Кельвин вздыхает, прячет глаза.
– Просто сорвался. Как последний идиот разозлился на Харди.
– За что?
– За то, что он меня хотел бросить. Мы ведь ещё раньше крепко поссорились, когда я узнал, что Харди втайне от меня попросил отца помочь ему уехать в Америку. Я тогда понял – он просто доит меня, использует, а ведь я его по-настоящему любил. В отличие от меня, у Харди были большие амбиции. Он часто говорил, что должен пробиться на самый верх. Стать великим. А в Нашем Городке это сделать невозможно.
– Вы помирились?
– Да. Более-менее. Я даже дал ему денег, как он просил. Он клятвенно обещал вернуть, когда получит из Нью-Йорка.
Кельвин вытирает пальцами глаза за очками.
– А теперь Харди больше нет. Он все-таки оставил меня. Вот я и сорвался.
– Вы не знаете, кто мог желать Харди зла?
Лицо Кельвина перекашивает гримаса бешенства.
– Не знаю! Если бы знал, сам бы убил эту свинью! Найдите убийцу, герр Росс! Я вас прошу: найдите убийцу!
Больше здесь делать нечего и мы уходим.
В моей башне опять холодно. Включаю обогреватель, подхожу к окну. В ночном мраке видны далёкие огни города, разноцветное мерцание реклам, доносится рокот моторов. Наш Городок ещё не спит.

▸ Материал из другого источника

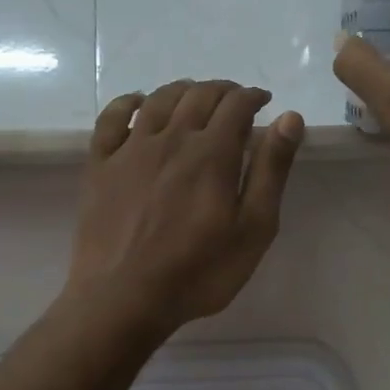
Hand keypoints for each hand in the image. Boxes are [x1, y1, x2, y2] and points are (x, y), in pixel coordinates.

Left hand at [67, 79, 304, 331]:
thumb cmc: (199, 271)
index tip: (263, 102)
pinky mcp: (100, 165)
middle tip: (235, 101)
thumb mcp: (253, 228)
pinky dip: (128, 102)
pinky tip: (138, 102)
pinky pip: (111, 118)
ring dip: (183, 90)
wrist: (123, 299)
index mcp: (212, 153)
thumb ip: (272, 170)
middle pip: (199, 95)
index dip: (253, 96)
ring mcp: (131, 149)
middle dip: (223, 90)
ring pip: (159, 99)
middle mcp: (171, 138)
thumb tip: (289, 118)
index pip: (236, 104)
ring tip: (196, 97)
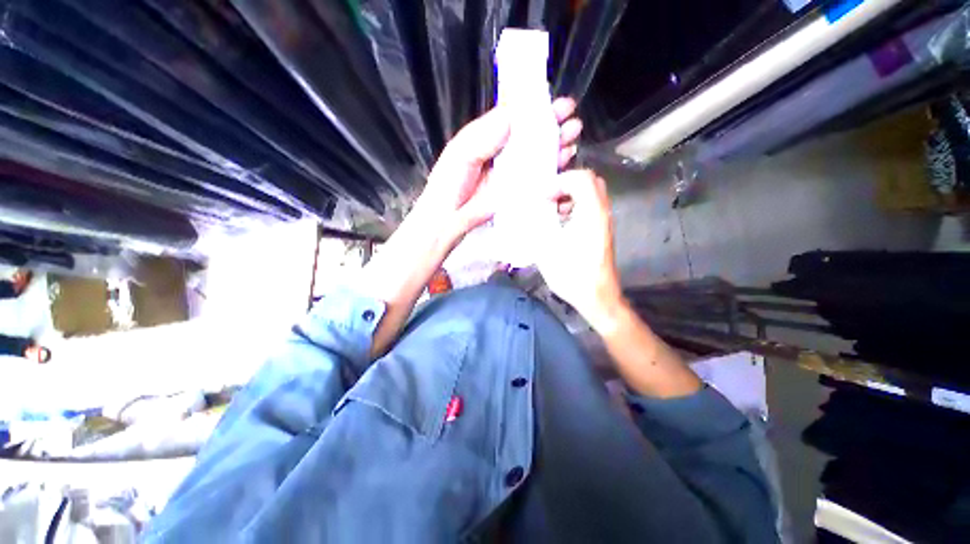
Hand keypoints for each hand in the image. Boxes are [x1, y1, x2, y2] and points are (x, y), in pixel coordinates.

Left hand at [415, 98, 583, 239]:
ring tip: (570, 149)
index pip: (520, 121)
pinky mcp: (518, 199)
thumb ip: (481, 135)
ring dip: (559, 155)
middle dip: (557, 132)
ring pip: (542, 164)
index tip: (561, 106)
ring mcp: (515, 179)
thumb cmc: (448, 185)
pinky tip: (564, 180)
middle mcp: (507, 157)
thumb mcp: (460, 154)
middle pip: (536, 141)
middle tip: (572, 127)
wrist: (447, 221)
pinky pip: (540, 189)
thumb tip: (510, 115)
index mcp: (492, 140)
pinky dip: (555, 185)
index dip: (541, 112)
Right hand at [535, 170, 623, 328]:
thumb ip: (536, 225)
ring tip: (551, 209)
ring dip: (570, 196)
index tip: (542, 196)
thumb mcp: (547, 250)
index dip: (559, 181)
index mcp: (590, 213)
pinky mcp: (602, 232)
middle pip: (589, 181)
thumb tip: (527, 210)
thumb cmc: (572, 275)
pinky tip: (560, 223)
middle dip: (566, 184)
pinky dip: (575, 206)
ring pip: (591, 194)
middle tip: (548, 196)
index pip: (581, 177)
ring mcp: (604, 222)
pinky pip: (590, 207)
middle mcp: (602, 213)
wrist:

Вообще-то я не люблю странных людей – всяких там магов и ясновидящих, религиозных фанатиков и политических экстремистов, неформалов и представителей сексуальных меньшинств, ну и тому подобных феерических личностей, но, признаюсь, Кельвин меня тронул. Тоже ведь человеческая трагедия.
Тушу свет, укладываю себя в ледяную постель, как могу, расслабляю натруженное за долгий день тело. Комнату мягко освещает призрачный лунный свет. Он, как живое серебро, переливается на потемневших от времени стенах, потоком течёт по доскам пола. Вдруг я замираю. Мне боязно. Ну, вот! Так и знал. В самом тёмном углу на стуле горбится невесомая пугающая фигура. Черты лица не различимы, но я уверен – это Харди.